Study questions
1 > In the text on meningitis in Sahelo-Sudanian Africa, between which latitudes does the Meningitis Belt lie?
2 > Continue the text on meningitis and climate in Sahelo-Sudanian Africa from its final sentence onward.
Selected excerpt Block Start
The Sahelo-Sudanian band of Africa is an endemic area for meningococcal meningitis (MCM). The disease, an infection of the meninges by the bacteria Neisseria meningitidis, is highly contagious and affects 25 000 to 200 000 people per year, particularly children. Outbreaks occur every year between February and May. Their geographical distribution is contained within what is called the Meningitis Belt circumscribed between 10° and 15° of latitude North. Several factors contribute to epidemic onset, in particular loss of immunity among communities in the face of the bacterial agent, owing to the renewal of generations and the increase in the number of individuals who have never been in contact with it, and also because of climatic conditions. Sahelo-Sudanian Africa is under a climate of alternating dry season in winter and a monsoon season in summer. This alternation is linked to the shift in latitude of the Intertropical Front which corresponds to the convergence zone between the northern winds, called the Harmattan, and the monsoon winds coming from the South. In winter, Sahelo-Sudanian Africa receives the influence of the Harmattan winds. These warm, dry winds, are dust-loaded and cause damage to the mucous membranes of the respiratory system. Conditions are propitious for the transmission of the MCM bacteria to the blood and hence for triggering meningitis epidemics.

Through their involvement in the AMMA programme, researchers from the IRD and partner institutes have just for the first time quantified this link between the epidemics cycle and climate variations. Statistical methods brought out evidence of a coincidence between the seasonal variability of the number of cases of meningitis recorded in Mali and the climate dynamics on the scale of this zone.
Selected excerpt Block End
Entries provided Block Start
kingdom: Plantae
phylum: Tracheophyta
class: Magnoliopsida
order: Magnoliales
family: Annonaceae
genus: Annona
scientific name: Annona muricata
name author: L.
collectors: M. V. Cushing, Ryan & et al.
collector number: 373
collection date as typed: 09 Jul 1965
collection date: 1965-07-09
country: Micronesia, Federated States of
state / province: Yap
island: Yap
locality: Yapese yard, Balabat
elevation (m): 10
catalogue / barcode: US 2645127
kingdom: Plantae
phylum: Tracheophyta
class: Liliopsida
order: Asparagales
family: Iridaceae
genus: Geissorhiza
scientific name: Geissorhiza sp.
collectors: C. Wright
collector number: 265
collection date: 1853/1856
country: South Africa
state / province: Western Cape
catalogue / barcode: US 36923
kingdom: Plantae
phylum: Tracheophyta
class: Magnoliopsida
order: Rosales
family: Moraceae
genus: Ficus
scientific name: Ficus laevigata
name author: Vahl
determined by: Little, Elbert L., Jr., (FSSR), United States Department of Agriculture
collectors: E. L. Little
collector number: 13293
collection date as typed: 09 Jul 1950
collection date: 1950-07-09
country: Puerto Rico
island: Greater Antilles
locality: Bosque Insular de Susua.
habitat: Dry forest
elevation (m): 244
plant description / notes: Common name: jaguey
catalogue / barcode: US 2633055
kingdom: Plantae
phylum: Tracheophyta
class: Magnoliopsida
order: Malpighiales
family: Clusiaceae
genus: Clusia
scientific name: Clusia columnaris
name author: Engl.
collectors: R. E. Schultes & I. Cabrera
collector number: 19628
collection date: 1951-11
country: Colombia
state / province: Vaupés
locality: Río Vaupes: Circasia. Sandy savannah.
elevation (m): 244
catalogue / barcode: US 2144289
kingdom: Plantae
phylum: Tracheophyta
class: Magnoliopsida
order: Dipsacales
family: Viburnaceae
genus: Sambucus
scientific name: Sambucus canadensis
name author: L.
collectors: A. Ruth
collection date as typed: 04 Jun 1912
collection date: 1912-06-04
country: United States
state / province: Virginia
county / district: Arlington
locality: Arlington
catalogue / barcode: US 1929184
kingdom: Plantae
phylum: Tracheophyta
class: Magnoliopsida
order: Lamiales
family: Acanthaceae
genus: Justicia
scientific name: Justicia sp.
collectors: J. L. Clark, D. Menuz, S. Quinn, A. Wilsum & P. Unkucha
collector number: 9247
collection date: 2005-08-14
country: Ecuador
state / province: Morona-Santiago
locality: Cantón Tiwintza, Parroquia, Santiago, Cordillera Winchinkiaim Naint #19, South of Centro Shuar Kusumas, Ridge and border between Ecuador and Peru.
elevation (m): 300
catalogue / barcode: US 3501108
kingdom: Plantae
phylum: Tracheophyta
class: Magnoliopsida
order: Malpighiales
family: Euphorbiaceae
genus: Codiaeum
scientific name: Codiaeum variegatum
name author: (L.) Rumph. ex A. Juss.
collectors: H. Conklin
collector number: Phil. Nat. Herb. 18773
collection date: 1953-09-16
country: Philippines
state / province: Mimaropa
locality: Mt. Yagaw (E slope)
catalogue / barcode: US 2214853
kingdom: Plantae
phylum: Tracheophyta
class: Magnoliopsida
Entries provided Block End
Task-by-task answers
1 > Between 10° and 15° of latitude North.

2 >
The Harmattan winds are the dominant feature of the winter climate of Sahelo-Sudanian Africa. The research team therefore sought to assess the influence of these winds on the epidemics. In order to do this, they used wind speed and atmospheric humidity data to develop synthetic atmospheric indices essential for building models of annual climate cycles. These indices were then correlated with epidemiological datasets coming from WHO (World Health Organization) weekly reports on Mali, between 1994 and 2002.

For each of these nine years, a winter maximum for the Harmattan was established. This represents the week when the wind index was highest. On average, this maximum corresponds to the sixth week of the year, between 7 and 15 February, when the Intertropical Front is situated at its southern latitude. Statistical analysis shows that changes in the wind speed index in the course of these seasons are concomitant with the rise in the number of people infected with meningitis, the start of the epidemic coinciding with the Harmattan winter maximum. The end of the epidemics is usually signalled by a recession in the sixteenth week, with the onset of the rainy season, which removes the conditions favourable for meningococcus transmission. The same analysis was then conducted on the atmospheric humidity index. It reinforced the message of these results, the lowest atmospheric humidity and the epidemic onset also corresponded to the sixth week of the year, 7 to 15 February.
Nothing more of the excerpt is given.